Educação corta mil vagas para entradas nos quadros

Negociações para decidir vinculação de contratados terminam hoje. Sindicatos exigem que ministério deixe cair regra que permite entrada de três mil em vez de quatro mil docentes

Sindicatos e Ministério da Educação (ME) sentam-se hoje para fechar as negociações para a entrada de professores contratados nos quadros. Mas o acordo parece ainda distante, uma vez que a última proposta ministerial deixa de fora mil vagas que antes estavam incluídas, criando apenas três mil lugares. Uma consequência da nova regra proposta pelo governo de que só entram nos quadros os contratados que, além dos requisitos anteriores (entre os quais a obrigatoriedade de ter 12 anos de serviço), tenham tido horário completo e anual este ano letivo. Uma condição que os representantes dos professores não estão dispostos a ceder facilmente.

"Só aceitamos essa proposta com a contrapartida de o ministério assumir o compromisso que daqui a um ano estará a reavaliar as necessidades permanentes e estabelecer um momento, digamos nos próximos três anos, para vincular docentes e ir acabando com a precariedade", refere Vítor Godinho, da Federação Nacional dos Professores (Fenprof). Para a Federação Nacional de Educação (FNE) a questão também não tem que ver com "um número mágico", aponta o seu secretário-geral, João Dias da Silva. "A questão tem que ver com o reconhecimento do direito das pessoas à vinculação. Se estamos à procura de um número à medida das disponibilidades financeiras que se diga claramente", desafia.

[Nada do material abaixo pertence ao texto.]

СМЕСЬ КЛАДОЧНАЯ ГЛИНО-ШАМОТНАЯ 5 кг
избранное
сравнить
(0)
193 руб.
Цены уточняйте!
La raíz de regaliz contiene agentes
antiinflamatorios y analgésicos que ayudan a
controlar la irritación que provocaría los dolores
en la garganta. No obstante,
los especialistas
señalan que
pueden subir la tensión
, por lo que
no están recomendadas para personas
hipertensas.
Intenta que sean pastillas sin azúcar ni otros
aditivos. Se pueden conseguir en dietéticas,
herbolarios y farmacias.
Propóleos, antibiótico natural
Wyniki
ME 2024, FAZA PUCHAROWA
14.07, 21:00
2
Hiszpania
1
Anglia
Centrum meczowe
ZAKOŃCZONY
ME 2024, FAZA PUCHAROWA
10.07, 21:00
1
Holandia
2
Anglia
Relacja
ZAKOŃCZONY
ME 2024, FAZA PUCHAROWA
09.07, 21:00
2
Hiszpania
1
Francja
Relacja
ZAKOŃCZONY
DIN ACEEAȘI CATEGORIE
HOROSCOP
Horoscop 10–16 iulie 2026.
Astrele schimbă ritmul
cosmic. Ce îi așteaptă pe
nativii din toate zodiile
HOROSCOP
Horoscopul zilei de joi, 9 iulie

O Sindicato Independente de Professores e Educadores (SIPE), que denunciou este recuo no número de professores a contratar, acredita que este se deve ao facto de a tutela ter percebido que depois de ceder a duas reivindicações sindicais - a obrigatoriedade de profissionalização e cinco contratos no mesmo grupo de recrutamento - em rondas anteriores, teria de contratar mais pessoas do que tinha inicialmente previsto. "Eles têm um número para vincular, que já deve estar combinado - e não sabemos qual é - e introduziram este novo critério que subverte os números. Anteriormente deveriam entrar 4000 professores e agora são cerca de 3000", denuncia a presidente da SIPE, Júlia Azevedo. Hoje, a partir das 10.00, os sindicatos vão tentar que esta regra caia.

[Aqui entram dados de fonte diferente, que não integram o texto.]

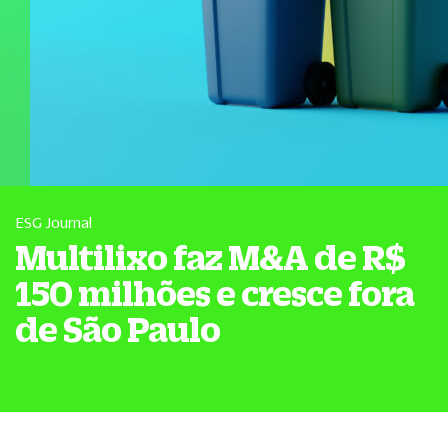
ESG Journal
Multilixo faz M&A de R$
150 milhões e cresce fora
de São Paulo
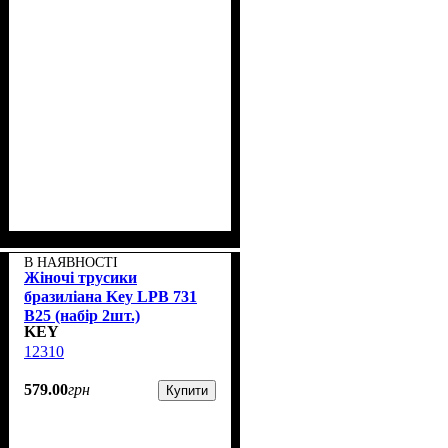
В НАЯВНОСТІ
Жіночі трусики
бразиліана Key LPB 731
B25 (набір 2шт.)
KEY
12310
579
.
00
грн
Купити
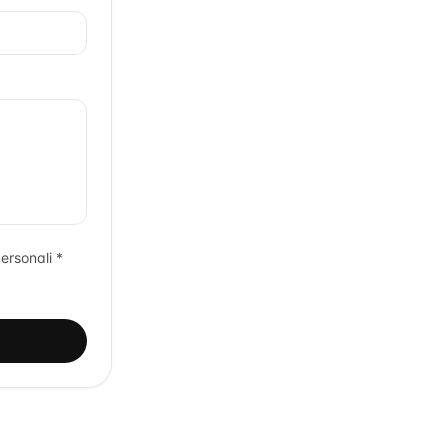
ersonali *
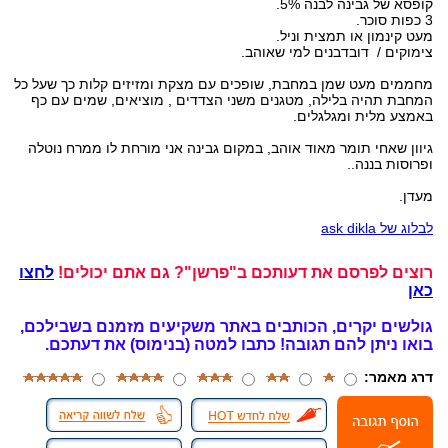
קופסא של גבינה לבנה 5%.
3 כפות סוכר.
מעט קינמון או תמצית וניל.
צימוקים / דובדבנים למי שאוהב.
מחממים מעט שמן במחבת, שופכים עם מצקת ומזיזים קלות כך שעל כל
המחבת תהיה בלילה, מטגנים משני הצדדים , מוציאים, שמים עם כף
באמצע מלית ומגלגלים.
גיוון שאחי תומר מאוד אוהב, במקום גבינה אני מורחת לו ממרח נוטלה
ופרוסות בננה..
מעדן.
לבלוג של ask dikla
רוצים לפרסם את דעותכם ב"פרשן"? גם אתם יכולים!
לחצו
כאן
גולשים יקרים, הכותבים באתר משקיעים מזמנם בשבילכם,
בואו ניתן להם תגובה!
כתבו למטה (בנימוס) את דעתכם.
דרג מאמר:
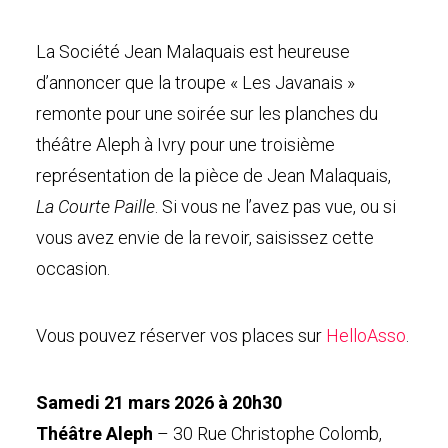
La Société Jean Malaquais est heureuse
d’annoncer que la troupe « Les Javanais »
remonte pour une soirée sur les planches du
théâtre Aleph à Ivry pour une troisième
représentation de la pièce de Jean Malaquais,
La Courte Paille
. Si vous ne l’avez pas vue, ou si
vous avez envie de la revoir, saisissez cette
occasion.
Vous pouvez réserver vos places sur
HelloAsso
.
Samedi 21 mars 2026 à 20h30
Théâtre Aleph
– 30 Rue Christophe Colomb,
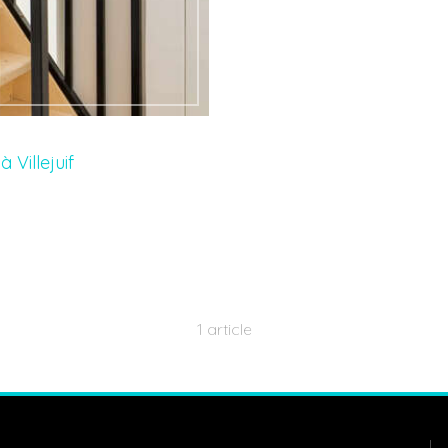
 Villejuif
1 article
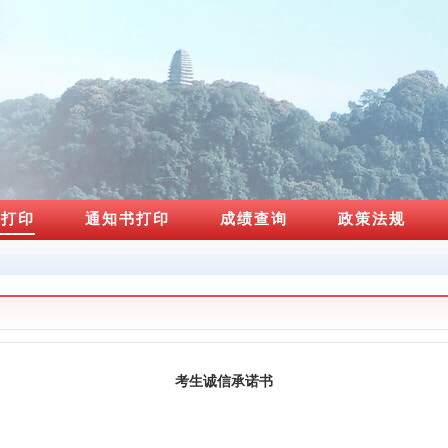
证打印
通知书打印
成绩查询
政策法规
考生诚信承诺书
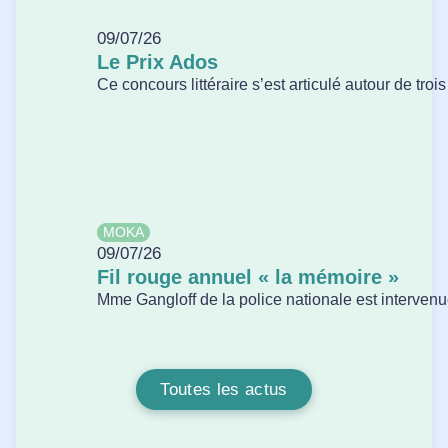
09/07/26
Le Prix Ados
Ce concours littéraire s’est articulé autour de tro
MOKA
09/07/26
Fil rouge annuel « la mémoire »
Mme Gangloff de la police nationale est intervenue
Toutes les actus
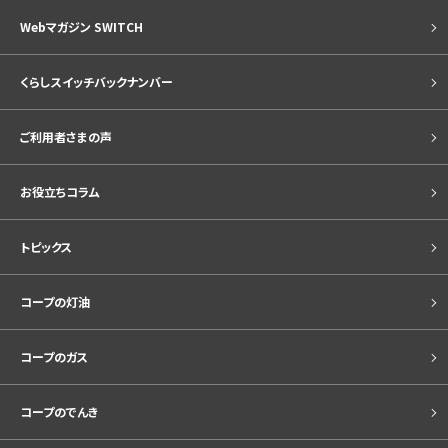
Webマガジン SWITCH
くらしスイッチバックナンバー
ご利用者さまの声
お役立ちコラム
トピックス
コープの灯油
コープのガス
コープのでんき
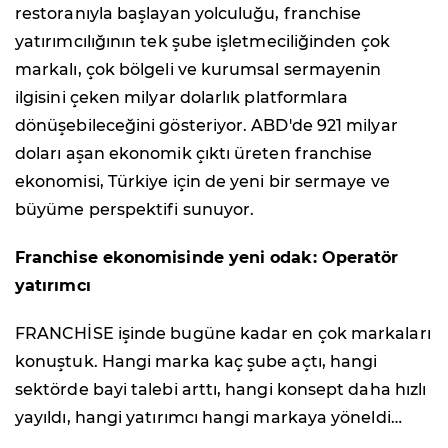
restoranıyla başlayan yolculuğu, franchise
yatırımcılığının tek şube işletmeciliğinden çok
markalı, çok bölgeli ve kurumsal sermayenin
ilgisini çeken milyar dolarlık platformlara
dönüşebileceğini gösteriyor. ABD'de 921 milyar
doları aşan ekonomik çıktı üreten franchise
ekonomisi, Türkiye için de yeni bir sermaye ve
büyüme perspektifi sunuyor.
Franchise ekonomisinde yeni odak: Operatör
yatırımcı
FRANCHİSE işinde bugüne kadar en çok markaları
konuştuk. Hangi marka kaç şube açtı, hangi
sektörde bayi talebi arttı, hangi konsept daha hızlı
yayıldı, hangi yatırımcı hangi markaya yöneldi…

Do lado do ME, a resposta é de que "as negociações terminam amanhã [hoje]", por isso, a tutela remete "para o final desse processo qualquer esclarecimento adicional". O processo que está já na fase suplementar de negociações está entregue à secretária de Estado adjunta e da Educação, Alexandra Leitão. Hoje, o ministro Tiago Brandão Rodrigues - que publicamente apenas falou na entrada de uns milhares de professores, sem indicar um número - não vai estar na 5 de Outubro, ou seja, não vai acompanhar presencialmente o fechar das negociações. De manhã o ministro visita a secundária Jorge Peixinho, no Montijo, e à tarde estará no agrupamento do Freixo, em Ponte de Lima.

Para os sindicatos é claro que há um limite para a contratação, por restrições orçamentais. "O ME terá ou autoimposto ou pelo Ministério das Finanças um limite de docentes a abranger e vai retirando uns critérios e incluindo outros nas suas propostas, para chegar a esse número", aponta Vítor Godinho. Sem este último critério, de ter um horário completo e anual este ano letivo, o sindicalista refere que entravam "5000 a 6000 professores", por terem os 12 anos de serviço e cinco contratos nos últimos seis anos.

O problema é que este novo regime cria "novas injustiças" - (ver exemplos ao lado) -, como sublinhou também o presidente da Associação Nacional dos Professores Contratados (ANVPC), César Israel Paulo. Injustiças que já levaram o CDS-PP a questionar o ME.